No pude contenerme; solté una risa franca, infantil, y contagiada de mi buen humor la ilustre señora, los dos concluimos en sonoras carcajadas sin poder articular palabra alguna. La primera que pudo pronunciar algo inteligible fue María Ignacia, que dijo: «Temblemos, señor de Santiuste, que el caso no es para menos, y temblando podremos recobrar la seriedad».

-Creo, como usted -dije yo-, que esta comedia es el supremo arte de los disparates graciosos... Y en comedia tan chusca voy yo a desempeñar un papel de clérigo: ya me han traído la ropa.

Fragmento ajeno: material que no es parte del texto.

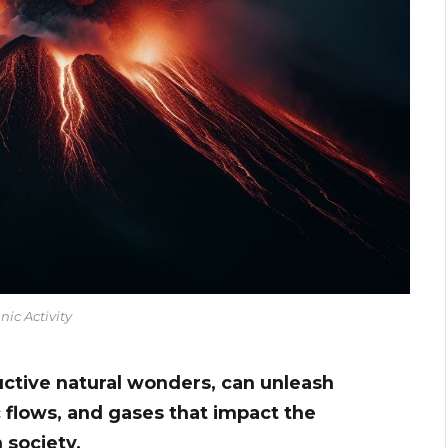
nic Activity
uctive natural wonders, can unleash
c flows, and gases that impact the
 society.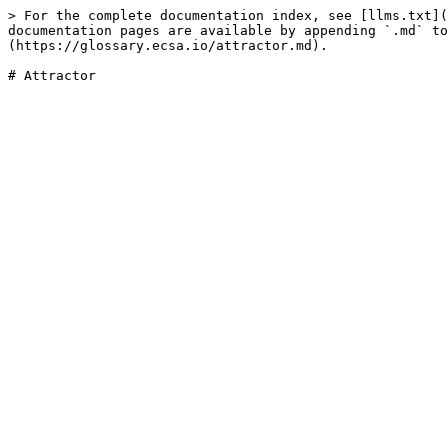
> For the complete documentation index, see [llms.txt](
documentation pages are available by appending `.md` to
(https://glossary.ecsa.io/attractor.md).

-Las cosas que inventa mi buen marido, no se le ocurren a nadie. Menos mal si con estas tonterías se distrae... Y a propósito: oiga usted mis instrucciones, y sígalas al pie de la letra... Pero entienda que las instrucciones mías son reservadas, y que de esto no debe usted darse por entendido con Pepe... Irá usted, según creo, a un país que está preparado para levantarse en armas al grito de Carlos VI Rey. No se meta usted donde haya jaleo de tiros y bayonetazos, ni nos describa batallas sangrientas, sobre todo si en ellas ganan los facciosos. Mucho cuidado con esto, Santiuste, porque Pepe, cuando le hablan de triunfos del absolutismo, se me pone tan perdido de la cabeza y tan arrebatado del temperamento, que me veo y me deseo para traerle a la tranquilidad. Siempre que haya encuentros y agarradas feroces, con heridos y muertos, tenga usted cuidado de decirle que ganan los liberales... Fíjese bien, Santiuste: que ganan los liberales... Si a mal no lo toma usted, le recomendaré que hable poquito de las salvajadas de la guerra civil. Cuéntenos las guerras y batallas de usted mismo, sus aventuras, cuitas o calamidades; descríbanos costumbres no conocidas, sucesos que se aparten de lo vulgar, escenas pintorescas, como lo que le pasó a usted en el Fondac; píntenos personas ridículas o hermosas, la blancura de Yodar, la fealdad negra de Bab-el-lah, las hechicerías de Mazaltob... Esto le encanta extraordinariamente a mi marido. Anoche pasamos un rato delicioso leyendo el pasaje de la invisible odalisca Erhimo, y luego, hasta muy tarde, estuvimos discutiendo si El Nasiry le engañó a usted o no con aquella salida de que la esclava es tuerta y le huele mal la boca... Pepe sostiene que hubo engaño y que Erhimo es una preciosidad; yo estoy por la contraria: creo que no hubo trampa, que Erhimo es tuerta y sucia, y que fue una gran suerte para usted la imposibilidad de libertarla.